Physisches Selbstkonzept und Körpergewichtsstatus von Leistungssportlerinnen aus leichtathletischen Wurf- und Laufdisziplinen
Physical Self-Concept and Body Weight Status in Female Elite Track and Field Athletes Competing in Throwing and Running Disciplines
ZUSAMMENFASSUNG
Problemstellung: Körperbaumerkmale differieren in Abhängigkeit von disziplinspezifischen konditionellen Anforderungen und können in unterschiedlichem Maße vom geschlechtsspezifischen Körperideal abweichen. Eine verringerte Körperzufriedenheit kann insbesondere bei Athletinnen im Jugendalter und frühen Erwachsenenalter eine Beeinträchtigung des allgemeinen Selbstwerts zur Folge haben. Die dargestellte Untersuchung ging der Frage nach, inwiefern sich konstitutionelle Unterschiede von Sportlerinnen aus kraft- und ausdauerbetonten Sportarten in deren physischem Selbstkonzept widerspiegeln. Methoden: Hierzu wurden 35 Leistungssportlerinnen aus leichtathletischen Wurf- und Laufdisziplinen mit dem Physical Self Description Questionnaire (deutsche Version; 21) sowie zu anthropometrischen und biografischen Daten befragt. Zur Ermittlung von Gruppenunterschieden wurden der t-Test bzw. multivariate Kovarianzanalysen durchgeführt. Ergebnisse: Erwartungsgemäß wiesen die Werferinnen (24,1±2,6) im Vergleich zu den Läuferinnen (19,4±1,4) einen höheren Body-Mass-Index (BMI; p<0,01) auf, welcher mit einer verringerten Figurzufriedenheit assoziiert war (eta-square =0,522; p<0,01). Jedoch ließen sich auf den übergeordneten Ebenen des physischen und globalen Selbstwerts weder in Abhängigkeit von der Disziplin noch in Abhängigkeit vom BMI negative Selbstbeurteilungstendenzen feststellen. Diskussion: Die Ergebnisse lassen auf eine höhere Körperunzufriedenheit bei Sportlerinnen mit zunehmendem BMI schließen. Die Annahme, dass Athletinnen aus kraftbetonten Sportarten eine generelle Beeinträchtigung ihres Selbstkonzepts aufweisen, findet durch die ermittelten Ergebnisse hingegen keine Unterstützung. Eine Selbstwert schützende Funktion der Ausübung von Leistungssport bei erhöhtem Körpergewichtsstatus bleibt durch weitere Forschungsaktivitäten zu überprüfen.
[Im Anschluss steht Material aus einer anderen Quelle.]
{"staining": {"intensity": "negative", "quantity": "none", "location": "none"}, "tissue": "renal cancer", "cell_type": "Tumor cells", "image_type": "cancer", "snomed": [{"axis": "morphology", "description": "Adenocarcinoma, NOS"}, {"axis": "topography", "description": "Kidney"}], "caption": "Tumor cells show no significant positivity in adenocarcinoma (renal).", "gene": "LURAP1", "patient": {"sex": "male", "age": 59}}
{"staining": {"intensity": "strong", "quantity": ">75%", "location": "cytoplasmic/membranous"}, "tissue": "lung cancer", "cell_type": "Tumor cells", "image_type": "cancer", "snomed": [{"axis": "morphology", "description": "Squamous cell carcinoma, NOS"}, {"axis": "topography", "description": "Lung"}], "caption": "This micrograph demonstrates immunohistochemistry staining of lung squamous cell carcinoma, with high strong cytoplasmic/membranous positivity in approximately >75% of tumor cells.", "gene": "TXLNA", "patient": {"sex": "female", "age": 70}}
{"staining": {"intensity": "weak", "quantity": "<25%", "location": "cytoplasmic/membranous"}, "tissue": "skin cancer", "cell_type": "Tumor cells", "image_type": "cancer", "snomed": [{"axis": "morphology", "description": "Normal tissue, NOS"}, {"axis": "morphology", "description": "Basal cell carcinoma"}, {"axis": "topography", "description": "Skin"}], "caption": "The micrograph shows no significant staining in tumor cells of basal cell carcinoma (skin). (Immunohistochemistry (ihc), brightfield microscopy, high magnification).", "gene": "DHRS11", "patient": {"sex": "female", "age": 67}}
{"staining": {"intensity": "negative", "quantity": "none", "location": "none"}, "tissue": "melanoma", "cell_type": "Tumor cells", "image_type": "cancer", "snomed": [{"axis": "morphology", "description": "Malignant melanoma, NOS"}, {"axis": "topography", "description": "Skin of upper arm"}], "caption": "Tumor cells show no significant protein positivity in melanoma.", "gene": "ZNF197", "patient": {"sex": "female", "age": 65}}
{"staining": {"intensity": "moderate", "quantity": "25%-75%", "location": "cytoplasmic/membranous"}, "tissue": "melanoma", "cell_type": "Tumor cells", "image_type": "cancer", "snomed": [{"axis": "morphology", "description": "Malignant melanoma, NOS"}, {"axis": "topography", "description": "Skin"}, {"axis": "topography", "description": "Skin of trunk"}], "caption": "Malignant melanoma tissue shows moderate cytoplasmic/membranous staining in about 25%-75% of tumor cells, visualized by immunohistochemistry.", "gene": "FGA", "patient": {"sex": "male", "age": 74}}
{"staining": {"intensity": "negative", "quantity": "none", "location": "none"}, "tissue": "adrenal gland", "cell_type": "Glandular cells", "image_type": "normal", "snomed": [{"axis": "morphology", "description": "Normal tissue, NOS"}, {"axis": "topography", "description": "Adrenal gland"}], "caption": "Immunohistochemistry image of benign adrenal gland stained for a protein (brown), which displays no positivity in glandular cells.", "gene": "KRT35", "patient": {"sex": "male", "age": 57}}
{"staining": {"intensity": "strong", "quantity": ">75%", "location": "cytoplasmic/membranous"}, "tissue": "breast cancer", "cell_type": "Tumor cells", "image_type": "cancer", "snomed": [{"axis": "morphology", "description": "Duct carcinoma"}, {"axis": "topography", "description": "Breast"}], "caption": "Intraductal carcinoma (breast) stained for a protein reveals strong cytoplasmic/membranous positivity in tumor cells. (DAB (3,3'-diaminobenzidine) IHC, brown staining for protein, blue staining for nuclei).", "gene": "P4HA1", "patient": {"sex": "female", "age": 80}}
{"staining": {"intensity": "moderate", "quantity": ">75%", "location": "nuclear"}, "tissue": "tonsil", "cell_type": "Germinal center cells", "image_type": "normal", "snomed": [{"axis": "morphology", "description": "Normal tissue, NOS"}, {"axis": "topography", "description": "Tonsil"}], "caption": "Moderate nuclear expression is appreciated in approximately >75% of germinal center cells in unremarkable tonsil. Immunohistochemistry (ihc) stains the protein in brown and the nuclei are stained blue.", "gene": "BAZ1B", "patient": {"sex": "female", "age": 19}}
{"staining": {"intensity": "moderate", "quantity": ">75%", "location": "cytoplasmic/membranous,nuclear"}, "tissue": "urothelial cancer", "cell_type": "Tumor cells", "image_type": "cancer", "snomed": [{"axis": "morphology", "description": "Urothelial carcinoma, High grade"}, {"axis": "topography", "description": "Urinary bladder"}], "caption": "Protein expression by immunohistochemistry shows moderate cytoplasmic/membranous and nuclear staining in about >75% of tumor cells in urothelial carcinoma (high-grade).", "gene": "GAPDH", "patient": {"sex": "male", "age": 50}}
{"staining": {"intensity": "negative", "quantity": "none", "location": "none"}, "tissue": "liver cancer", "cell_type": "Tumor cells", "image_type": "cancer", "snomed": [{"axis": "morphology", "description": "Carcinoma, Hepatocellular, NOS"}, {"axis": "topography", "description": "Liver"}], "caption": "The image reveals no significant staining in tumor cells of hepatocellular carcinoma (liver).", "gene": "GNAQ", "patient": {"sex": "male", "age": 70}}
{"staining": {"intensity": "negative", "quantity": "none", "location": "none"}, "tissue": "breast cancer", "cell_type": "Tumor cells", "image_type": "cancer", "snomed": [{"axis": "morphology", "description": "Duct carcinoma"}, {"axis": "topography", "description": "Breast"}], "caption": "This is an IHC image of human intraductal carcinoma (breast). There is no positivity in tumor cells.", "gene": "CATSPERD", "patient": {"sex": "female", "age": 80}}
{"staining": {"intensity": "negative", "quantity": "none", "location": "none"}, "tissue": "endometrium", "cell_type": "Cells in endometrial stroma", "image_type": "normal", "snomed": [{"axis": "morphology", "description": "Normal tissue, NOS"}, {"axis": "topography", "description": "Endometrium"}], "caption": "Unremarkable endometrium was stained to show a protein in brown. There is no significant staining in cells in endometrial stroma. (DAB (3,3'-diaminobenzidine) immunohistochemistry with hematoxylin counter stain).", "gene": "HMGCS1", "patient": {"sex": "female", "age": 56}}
Schlüsselwörter: Körperkonzept, Selbstwert, Athletinnen, Kraftsport, Ausdauersport.
SUMMARY
Objective: Physical characteristics of athletes vary due to distinctive conditional and strength requirements of different sports and do not always correspond with the current ideal of a perfect female body shape. Body dissatisfaction may result in impaired perception of self-worth, especially in adolescent and young adult athletes. This study focuses on the question whether anthropometric differences of female athletes from strength and endurance sports are reflected in their physical self-concept. Methods: 35 female elite track and field athletes from throwing and running disciplines were surveyed using the Physical Self Description Questionnaire (German version; 21). In addition, anthropometric and biographic data was assessed. Groups were compared using Student's t-tests or multivariate ANCOVA. Results: As expected, compared to runners (19,4±1,4), throwers (24,1±2,6) had a higher body-mass-index (BMI; p<0,01) which was strongly associated with body dissatisfaction (eta-square =.522; p<0,01). However, negative self-ratings concerning the superordinate dimensions of physical and global self-worth were found to be neither dependent on discipline nor BMI. Discussion: Although the results suggest that a positive association between BMI and body dissatisfaction in female athletes exists, they do not support the assumption of a generally impaired self-concept in female athletes from strength sports. Future studies are required to firmly establish whether or not participation in elite sports protects personal perception of self-worth in women with higher weight status.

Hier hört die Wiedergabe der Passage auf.